Group multi-turn conversations with sessions and users
The Currai team, Engineering — May 9, 2026
A single chat turn is one trace. But a conversation is ten turns, and a user has fifty conversations — and when someone reports "the bot got confused halfway through," you need the whole thread, not one isolated turn. Sessions and users are how you stitch traces back into the shapes your product actually has.
Pass a session id to group turns
Every trace that shares a session_id is stitched into one replayable timeline.
Add a user_id and you can slice every metric by the person on the other end.
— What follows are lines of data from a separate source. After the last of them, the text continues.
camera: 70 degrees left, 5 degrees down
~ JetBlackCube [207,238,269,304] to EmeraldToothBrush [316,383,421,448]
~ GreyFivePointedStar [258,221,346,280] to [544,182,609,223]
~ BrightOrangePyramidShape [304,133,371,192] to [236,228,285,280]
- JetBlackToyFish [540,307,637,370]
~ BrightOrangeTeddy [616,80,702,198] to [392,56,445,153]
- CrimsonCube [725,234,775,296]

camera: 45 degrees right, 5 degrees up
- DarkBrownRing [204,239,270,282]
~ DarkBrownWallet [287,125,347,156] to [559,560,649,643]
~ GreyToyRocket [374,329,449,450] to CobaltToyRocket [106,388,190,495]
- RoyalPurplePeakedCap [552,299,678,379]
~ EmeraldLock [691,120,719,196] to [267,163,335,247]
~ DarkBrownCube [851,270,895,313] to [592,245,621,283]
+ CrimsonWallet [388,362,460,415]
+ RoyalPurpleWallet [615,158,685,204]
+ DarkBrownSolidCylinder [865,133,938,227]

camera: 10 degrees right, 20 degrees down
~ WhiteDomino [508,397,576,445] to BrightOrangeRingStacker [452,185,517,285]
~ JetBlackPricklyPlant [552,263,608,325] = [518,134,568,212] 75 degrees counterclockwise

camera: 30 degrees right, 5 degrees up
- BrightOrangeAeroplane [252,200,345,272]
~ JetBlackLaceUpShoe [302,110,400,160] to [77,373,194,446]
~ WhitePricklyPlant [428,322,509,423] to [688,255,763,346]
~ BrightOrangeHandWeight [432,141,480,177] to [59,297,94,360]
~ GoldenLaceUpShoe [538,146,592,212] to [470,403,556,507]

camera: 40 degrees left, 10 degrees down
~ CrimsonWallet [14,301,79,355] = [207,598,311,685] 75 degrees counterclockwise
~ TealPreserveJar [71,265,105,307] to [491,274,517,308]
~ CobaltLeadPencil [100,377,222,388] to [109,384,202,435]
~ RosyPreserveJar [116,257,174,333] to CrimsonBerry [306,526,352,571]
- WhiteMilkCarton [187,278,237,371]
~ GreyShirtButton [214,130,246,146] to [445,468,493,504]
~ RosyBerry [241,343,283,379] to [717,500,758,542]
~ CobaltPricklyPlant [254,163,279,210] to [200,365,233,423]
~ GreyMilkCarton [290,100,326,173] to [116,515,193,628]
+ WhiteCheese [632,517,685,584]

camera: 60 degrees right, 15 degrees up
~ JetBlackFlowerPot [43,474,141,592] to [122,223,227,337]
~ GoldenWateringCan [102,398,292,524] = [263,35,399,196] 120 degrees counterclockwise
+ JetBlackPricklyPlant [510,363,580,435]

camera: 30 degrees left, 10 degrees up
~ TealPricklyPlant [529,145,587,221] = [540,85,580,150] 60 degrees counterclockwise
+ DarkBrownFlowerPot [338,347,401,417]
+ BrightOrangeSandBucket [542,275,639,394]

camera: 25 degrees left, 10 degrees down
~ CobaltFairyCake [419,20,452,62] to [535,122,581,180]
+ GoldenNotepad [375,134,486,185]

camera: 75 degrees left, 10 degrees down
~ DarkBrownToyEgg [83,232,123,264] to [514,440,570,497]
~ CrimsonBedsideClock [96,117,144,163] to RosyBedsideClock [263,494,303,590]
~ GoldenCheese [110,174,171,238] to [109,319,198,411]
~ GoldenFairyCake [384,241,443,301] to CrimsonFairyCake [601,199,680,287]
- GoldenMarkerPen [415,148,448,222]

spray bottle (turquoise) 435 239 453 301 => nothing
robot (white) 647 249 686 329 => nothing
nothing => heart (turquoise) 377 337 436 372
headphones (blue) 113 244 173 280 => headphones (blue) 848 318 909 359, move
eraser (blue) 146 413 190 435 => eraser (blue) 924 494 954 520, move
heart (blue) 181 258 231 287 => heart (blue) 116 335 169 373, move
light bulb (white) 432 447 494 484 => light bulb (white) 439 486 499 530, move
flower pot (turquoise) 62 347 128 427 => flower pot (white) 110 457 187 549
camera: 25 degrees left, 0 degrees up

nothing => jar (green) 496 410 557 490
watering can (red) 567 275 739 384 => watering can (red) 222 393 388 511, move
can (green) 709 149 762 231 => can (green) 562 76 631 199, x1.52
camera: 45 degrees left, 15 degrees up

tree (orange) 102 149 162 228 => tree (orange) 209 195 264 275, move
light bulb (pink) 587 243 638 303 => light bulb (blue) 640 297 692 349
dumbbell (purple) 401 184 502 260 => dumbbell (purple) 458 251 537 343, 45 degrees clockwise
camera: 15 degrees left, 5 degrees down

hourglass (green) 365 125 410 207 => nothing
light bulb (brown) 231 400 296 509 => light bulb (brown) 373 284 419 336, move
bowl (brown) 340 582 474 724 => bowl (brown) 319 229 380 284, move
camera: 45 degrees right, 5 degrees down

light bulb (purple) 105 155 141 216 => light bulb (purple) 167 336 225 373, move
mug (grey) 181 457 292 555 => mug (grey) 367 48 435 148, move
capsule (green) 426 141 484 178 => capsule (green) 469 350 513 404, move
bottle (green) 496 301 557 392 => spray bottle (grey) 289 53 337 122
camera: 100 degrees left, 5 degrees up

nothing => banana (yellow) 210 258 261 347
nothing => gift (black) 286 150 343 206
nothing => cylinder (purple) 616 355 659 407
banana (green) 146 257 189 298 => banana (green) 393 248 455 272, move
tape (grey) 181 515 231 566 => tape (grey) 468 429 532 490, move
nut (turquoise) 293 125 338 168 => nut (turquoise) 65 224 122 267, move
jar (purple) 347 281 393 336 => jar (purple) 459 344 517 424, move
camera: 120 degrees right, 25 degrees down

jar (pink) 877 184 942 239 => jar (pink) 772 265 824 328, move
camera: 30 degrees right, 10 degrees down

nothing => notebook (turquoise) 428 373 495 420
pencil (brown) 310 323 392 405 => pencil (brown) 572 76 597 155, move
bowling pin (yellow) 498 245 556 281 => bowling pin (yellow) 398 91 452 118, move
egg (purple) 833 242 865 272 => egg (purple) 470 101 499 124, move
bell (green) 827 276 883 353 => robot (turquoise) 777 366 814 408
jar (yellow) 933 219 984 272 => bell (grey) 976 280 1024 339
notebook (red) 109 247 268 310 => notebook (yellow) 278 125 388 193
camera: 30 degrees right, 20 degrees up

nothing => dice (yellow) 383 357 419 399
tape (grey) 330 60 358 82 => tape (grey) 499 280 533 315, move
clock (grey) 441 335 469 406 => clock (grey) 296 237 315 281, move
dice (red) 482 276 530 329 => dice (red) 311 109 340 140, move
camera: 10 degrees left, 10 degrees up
Use a stable id you already have — your own conversation row id makes the best session id, because it ties the trace back to your database.
Why the session view matters
Bugs in multi-turn apps are rarely in a single turn. The model loses the thread because turn 3 dropped a fact, or the prompt blew past the context window by turn 7, or a tool call early in the conversation poisoned everything after it. Looking at one trace, you'd never see it. Looking at the session, the failure has an obvious "before and after."
Slice everything by user
With a user_id on every trace, your dashboards gain a dimension:
- Cost per user — find the heavy accounts before they surprise your margins.
- Latency per user — spot the customer on a slow region or a giant context.
- Volume per user — see who actually uses the feature you just shipped.
Keep ids consistent across services
The one mistake to avoid: generating a fresh session id in each service that touches the request. If your gateway, your worker, and your eval job each invent their own, the timeline fragments. Decide the session and user ids once, at the edge, and pass them down. Consistent ids are the entire trick — get them right and the conversation reassembles itself.